Turn the text read from each of the items below into a JSON list of strings, with one string per line and no strings for blank lines. Leave the pictures out of the answer.
--------
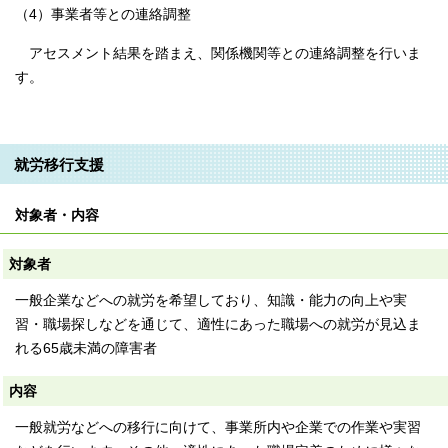
（4）事業者等との連絡調整
アセスメント結果を踏まえ、関係機関等との連絡調整を行いま
す。
就労移行支援
対象者・内容
対象者
一般企業などへの就労を希望しており、知識・能力の向上や実
習・職場探しなどを通じて、適性にあった職場への就労が見込ま
れる65歳未満の障害者
内容
一般就労などへの移行に向けて、事業所内や企業での作業や実習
--------
-- Solution for this task --
[
  "（4）事業者等との連絡調整",
  "アセスメント結果を踏まえ、関係機関等との連絡調整を行いま",
  "す。",
  "就労移行支援",
  "対象者・内容",
  "対象者",
  "一般企業などへの就労を希望しており、知識・能力の向上や実",
  "習・職場探しなどを通じて、適性にあった職場への就労が見込ま",
  "れる65歳未満の障害者",
  "内容",
  "一般就労などへの移行に向けて、事業所内や企業での作業や実習"
]